Why is food waste a problem?
Wasting food is a problem for many reasons. When you waste food, you also waste all the resources it took to make it. This includes things like energy, land and water. As well as this, if food waste goes to landfill, it produces greenhouse gases as it rots, contributing to climate change.
Food waste from our own kitchens makes up most of the food that gets wasted each year. In the UK alone, this is around six million tonnes. That’s enough to fill about 750,000 skips!
The good news is that there is some research that suggests we’ve all managed to waste less food during lockdown. So, whether you’re looking to stick to these food-saving habits, or form new ones, here are some tips for avoiding food waste.
How to avoid food waste
1. Get organised
Try to plan your meals in advance. This can help you to only buy the ingredients you’ll use. You could also try planning your meals based around seasonal foods. Seasonal foods often take less energy and resources to get to you, which means they have a lower carbon footprint. You might be tempted to order a takeaway when you don’t feel like cooking but try to use up what you have in the cupboards whenever you can. You might find this also helps you to eat more healthily.
2. Learn about labels
Once you’ve bought your food, make sure you know when it needs to be used by. This is so that it doesn’t go off before you’ve had a chance to eat it. Remember that ‘best before’ dates are just a guide and is about the quality of the food. You can use your senses to help you decide a food that’s gone past it’s ‘best before’ date is still edible’.
But it’s important to remember that if a food has a ‘use by’ date on it - you mustn’t eat it after this date. Don’t take the risk, even if you think it looks or smells normal. This is because you can’t see or smell all the different types of harmful bacteria. If you notice that some of your ingredients are about to go out of date, try cooking in bulk to use them up. You can also freeze a lot of foods before they go out of date.
Learning about date labels and how to freeze and store foods properly might help you to feel more confident about what does and doesn’t need to be thrown away. Love Food Hate Waste have lots of information about this.
3. Use up your leftovers
Even if you follow a meal plan, there’s a chance you’ll end up with some leftover ingredients lurking in the bottom of your fridge. Instead of throwing these away, try looking for recipes that will help you use them up. There are even recipes for the peels and skins of fruits and vegetables. It can be a great way to learn new cooking techniques and experiment with new flavours.

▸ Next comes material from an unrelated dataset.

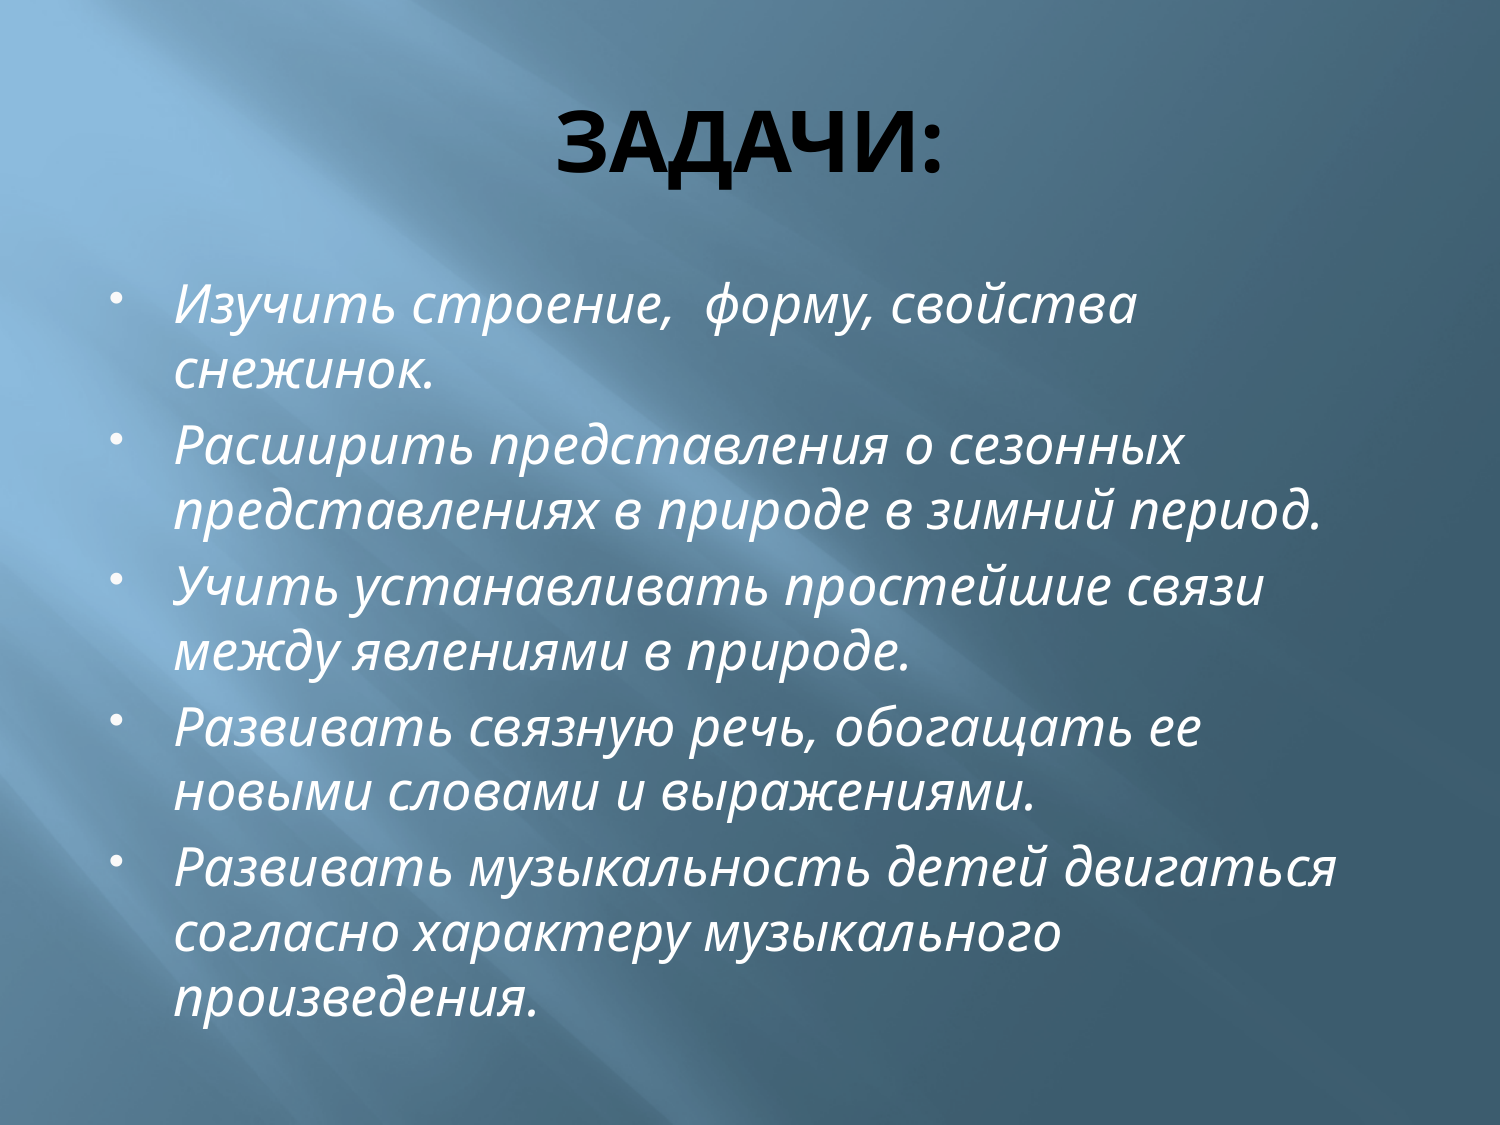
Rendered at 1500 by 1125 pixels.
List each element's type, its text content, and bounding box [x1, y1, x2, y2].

list Изучить строение, форму, свойства снежинок. Расширить представления о сезонных представлениях в природе в зимний период. Учить устанавливать простейшие связи между явлениями в природе. Развивать связную речь, обогащать ее новыми словами и выражениями. Развивать музыкальность детей двигаться согласно характеру музыкального произведения. [75, 262, 1425, 1035]
title ЗАДАЧИ: [75, 45, 1425, 233]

4. Rescue food from being wasted
As well as making use of your own leftovers, you can also help save food from shops and restaurants being wasted. You could try signing up to a scheme which saves wonky fruit and vegetables from going to landfill.
Emily subscribes to a vegetable box and says “There’s such a variety of produce and it’s often things that I would never have considered buying in the shops. This means that I don’t get bored as I’m not eating the same things each week. The recipes ideas that come with the boxes are handy for when I am lacking inspiration or am not sure what I could make with the combination that has arrived that particular week!”
There are also apps which help restaurants and shops sell or give away extra food. Once you sign up, you’ll get alerts about local businesses who have food that would otherwise go in the bin. Some areas also have a community fridge where you can drop off food you no longer need. If you don’t feel like cooking, why not visit it and see what’s available?
5. Use a food waste bin
When you do have food that can’t be eaten, such as pips or stalks, try to get rid of it in a sustainable way. Separating your food waste from your other rubbish makes sure that it doesn’t go into landfill. Many councils will send you a food waste caddy for free. If your local area doesn’t have food waste facilities, you could try composting it yourself at home.
Changing your shopping, cooking and eating habits might feel daunting. So, start with some small steps that feel achievable for you.
Here are some things that might help you to make a change.
- Keep track of what’s in your fridge so you don’t overbuy. Try to get into the habit of taking a picture of what you have before heading to the shops.
- Set aside one night of the week to eat food from your freezer or cupboards.
- Organise your fridge so that the foods that need eating soon are easier to grab.
- Keep an area of your freezer free for leftovers in case you cook too much or decide not to eat your planned meal.
- Track your progress, so you can see the impact you’re making.
- Try to only buy what you need, instead of stockpiling food ‘just in case’.
Try to remember the value of food and make the most of what you have.